During the prolonged slanging match, where the two traded insults, Charamba curiously asked Mutsvangwa, also a Zanu PF politburo member and Norton MP, if he knew how the July 2013 elections were won. Charamba, in turn, also asked the minister if he was even aware of how he won his Norton seat.
“… Do you even know how you ended up in parliament, and a minister? Unoziva kuti 2013 yakauya sei? (Do you know how the 2013 elections were won?)” asked Charamba.
To which Mutsvangwa replied: “2013 yakauya sei?” (Explain how the 2013 general elections were won?).
The 2013 elections were marred by allegations of systematic rigging, disenfranchisement of voters, a chaotic voter registration exercise and use of an outdated voters’ roll, among other irregularities.
Mugabe won the disputed election with 2 110 434 (61,09%) votes, while MDC leader Morgan Tsvangirai followed with 1 172 349 (33,94%) votes. Zanu PF also secured a two-thirds majority in parliament.
Opposition parties and civil society members insist the elections were rigged.
Ahead of the elections, the Zimbabwe Independent exclusively revealed that an Israeli company, Nikuv International Projects, which deals with voters’ registration and elections results, had been hired to doctor election results.
Nikuv was working with Registrar-General (RG) Tobaiwa Mudede’s office to compile the voters’ roll and was paid in excess of US$10,5 million between February and July though the RG’s Office’s FBC account.
In February Mudede paid US$1 600 000 before making a further US$1 580 890 in March and US$1 853 100 in April.
He also paid US$1 756 475 in May, another US$1 405 200 in June and US$2 383 670 in July, bringing the total amount paid a day before elections to the company to US$10 578 335.
The account was said to be classified as “highly confidential” at the bank and senior employees were made to sign a “confidentiality clause” around it as it was considered “sensitive”.
When Mudede was asked by the Independent in August 2013 at his offices in Harare to clarify the shady payments, he said: “The Registrar-General’s Department does not handle such matters through the press.”
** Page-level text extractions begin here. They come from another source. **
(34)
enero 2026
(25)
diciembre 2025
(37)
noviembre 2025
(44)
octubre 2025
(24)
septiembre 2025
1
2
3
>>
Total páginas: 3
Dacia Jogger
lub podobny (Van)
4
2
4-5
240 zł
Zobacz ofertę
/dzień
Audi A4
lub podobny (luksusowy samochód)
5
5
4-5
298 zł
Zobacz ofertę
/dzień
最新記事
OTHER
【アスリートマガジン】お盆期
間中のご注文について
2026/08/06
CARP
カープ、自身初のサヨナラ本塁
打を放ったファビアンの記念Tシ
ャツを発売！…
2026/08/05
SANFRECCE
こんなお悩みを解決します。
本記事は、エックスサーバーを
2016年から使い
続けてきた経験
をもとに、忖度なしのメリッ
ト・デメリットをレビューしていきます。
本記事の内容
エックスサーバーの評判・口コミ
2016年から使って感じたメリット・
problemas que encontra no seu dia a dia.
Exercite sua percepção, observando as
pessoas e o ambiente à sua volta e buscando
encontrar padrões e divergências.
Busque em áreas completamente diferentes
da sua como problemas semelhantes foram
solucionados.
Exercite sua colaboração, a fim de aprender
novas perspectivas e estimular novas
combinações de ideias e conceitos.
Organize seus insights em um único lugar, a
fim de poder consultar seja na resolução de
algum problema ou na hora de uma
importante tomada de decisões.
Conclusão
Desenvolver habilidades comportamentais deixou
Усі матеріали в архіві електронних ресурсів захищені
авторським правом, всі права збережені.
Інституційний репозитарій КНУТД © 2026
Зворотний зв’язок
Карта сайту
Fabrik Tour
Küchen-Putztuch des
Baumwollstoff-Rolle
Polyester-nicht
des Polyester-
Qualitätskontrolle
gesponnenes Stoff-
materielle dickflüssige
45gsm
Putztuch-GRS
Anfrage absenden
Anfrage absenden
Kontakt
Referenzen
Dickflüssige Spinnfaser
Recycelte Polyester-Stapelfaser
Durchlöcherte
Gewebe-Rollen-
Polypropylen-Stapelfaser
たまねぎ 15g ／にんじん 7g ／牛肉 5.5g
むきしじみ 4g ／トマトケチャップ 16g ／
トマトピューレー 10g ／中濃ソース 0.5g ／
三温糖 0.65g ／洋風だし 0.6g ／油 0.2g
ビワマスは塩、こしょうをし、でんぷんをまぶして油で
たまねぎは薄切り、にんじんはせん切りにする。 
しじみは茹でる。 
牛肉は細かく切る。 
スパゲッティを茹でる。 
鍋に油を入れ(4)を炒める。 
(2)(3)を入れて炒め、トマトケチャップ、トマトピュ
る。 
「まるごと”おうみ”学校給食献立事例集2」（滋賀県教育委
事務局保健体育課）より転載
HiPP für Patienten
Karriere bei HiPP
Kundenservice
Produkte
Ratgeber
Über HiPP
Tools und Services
A day before the elections, Nikuv founder and CEO Emmanuel Antebi, in the company of his deputy Ammon Peer, met Mugabe and then defence minister Emmerson Mnangagwa, then transport minister (former state security) Nicholas Goche and Central Intelligence Organisations deputy director Aaron Nhepera for an hour-and-half at State House.
In its election report titled The End of the Road: The Zimbabwe 2013 Elections Solidarity Peace Trust said the “leap in one million votes for Zanu PF was hard to explain between 2008 and 2013, “it is more believable when seen (only) as 27% higher than their 2002 vote”.